Prices For Fruits and Vegetables Could Sky Rocket

Tomato prices are headed up after an announcement in California that drought conditions will not allow millions of acres to be planted.
Tomato prices are headed up after an announcement in California that drought conditions will not allow millions of acres to be planted.

THUNDER BAY – Prices for fruits and vegetables are headed upward. Serious drought conditions in California are impacting farmers in the key growing zone in the United States.  Crops including strawberries, cantaloupe, watermelon, lettuce, tomatoes, and other fruits and vegetables.

Both the State of California and the American federal government have announced that there is no extra water for farmers in the drought zone.
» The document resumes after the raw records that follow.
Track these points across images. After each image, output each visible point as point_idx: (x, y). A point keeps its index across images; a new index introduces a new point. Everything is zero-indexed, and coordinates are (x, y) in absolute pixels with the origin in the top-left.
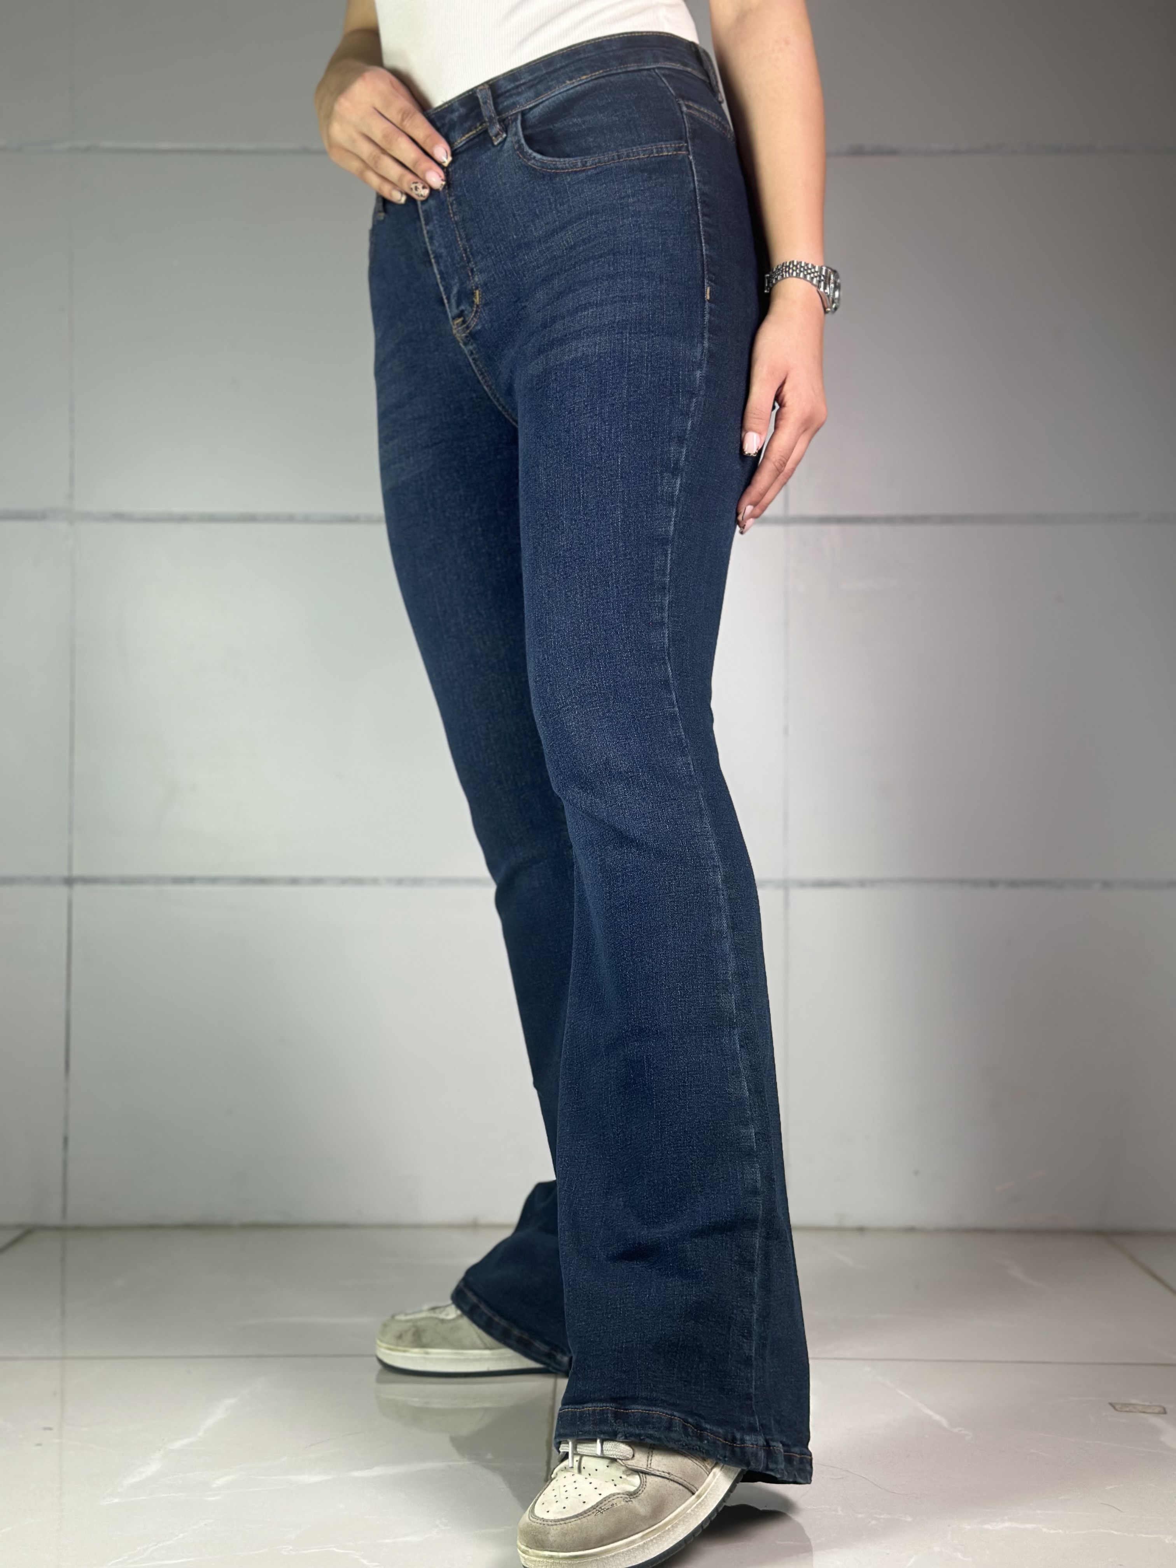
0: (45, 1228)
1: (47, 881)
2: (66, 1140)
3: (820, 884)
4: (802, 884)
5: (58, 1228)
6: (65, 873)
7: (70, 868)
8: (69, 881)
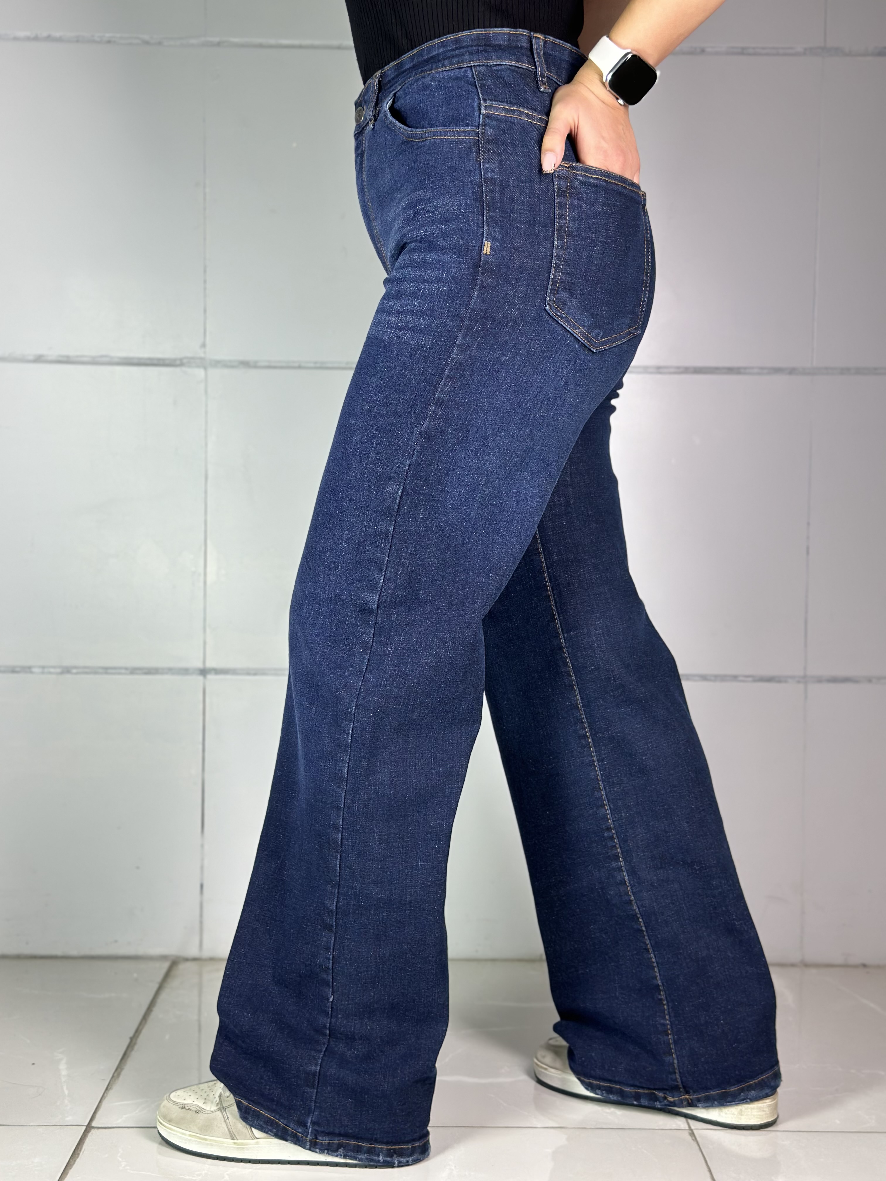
0: (187, 960)
1: (185, 671)
2: (202, 886)
3: (834, 680)
4: (819, 680)
5: (195, 959)
6: (200, 665)
7: (204, 662)
8: (204, 672)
On Friday, President Obama headed to California to tour drought-affected areas and talk to those affected by impacts of one of the state’s worst droughts in over 100 years. While there, President Obama announced new actions that the Administration will take to help the farmers, ranchers, small businesses, and communities being impacted.

Strawberry prices could almost double in price.
Strawberry prices could almost double in price.

President Obama Visits California

The President said, “First, we’re accelerating $100 million of funds from the farm bill that I signed last week to help ranchers. For example, if their fields have dried up, this is going to help them feed their livestock.

“Second, last week, we announced $20 million to help hard-hit communities, and today, we’re announcing up to $15 million more for California and other states that are in extreme drought.

“Third, I’m directing the Interior Department to use its existing authorities, where appropriate, to give water contractors flexibility to meet their obligations.

President Barack Obama tours a field with farmer Joe Del Bosque, his wife Maria, and California Gov. Jerry Brown in Los Banos, Calif., Feb. 14, 2014. (Official White House Photo by Pete Souza)
President Barack Obama tours a field with farmer Joe Del Bosque, his wife Maria, and California Gov. Jerry Brown in Los Banos, Calif., Feb. 14, 2014. (Official White House Photo by Pete Souza)

“And fourth, I’m directing all federal facilities in California to take immediate steps to curb their water use, including a moratorium on water usage for new, non-essential landscaping projects.”

The President is sharing the good news. It is not all good news, Friday, federal officials announced the Central Valley Project, which is the state’s largest water delivery system can not provide any water this year to Central Valley farmers.

The President received critical commentary from some for playing a round of golf during his visit. Golf courses are large consumers of water, and in a state where pressures on water demand are causing serious issues, golf is seen by many as a luxury.

The federal government also states that they will be able to supply only half of the water that they are contracted to deliver to Santa Clara and Contra Costa counties.

President Obama Speaks on Drought

The news means that California farmers won’t have the water to run their irrigation systems, and many simply will not be planting or harvesting a crop this year. The impact at the supermarket will be huge.

“We estimate that more than 500,000 acres of farmland will be idled this year due to water supply shortages, said Mike Wade, executive director of the California Farm Water Coalition. This is the result of multiple dry years and federal environmental policies that prevent the full use of agricultural water supplies from being used for purposes for which they were intended – to grow food.

“Agricultural water supply shortages harm more than just the farms that produce hundreds of varieties of food, fiber and nursery products, Wade added. Unemployment may hit 15,000 seasonal and full time agricultural workers if this year’s drought has the kind of impact on the economy that occurred in 2009. Water shortages then led to idling of 269,000 acres and over 7,400 workers, about half of the expected impact of this year’s drought.

“Consumers throughout the country have a right to be concerned about the safety, price and reliability of their food supply. California produces almost half of the nation’s fresh fruits and vegetables and without adequate water in California, food supplies from other states or other countries may be the only option to fill the gap.”

This story is likely to be one that continues to impact the United States, and California which is one of the world’s top ten economies.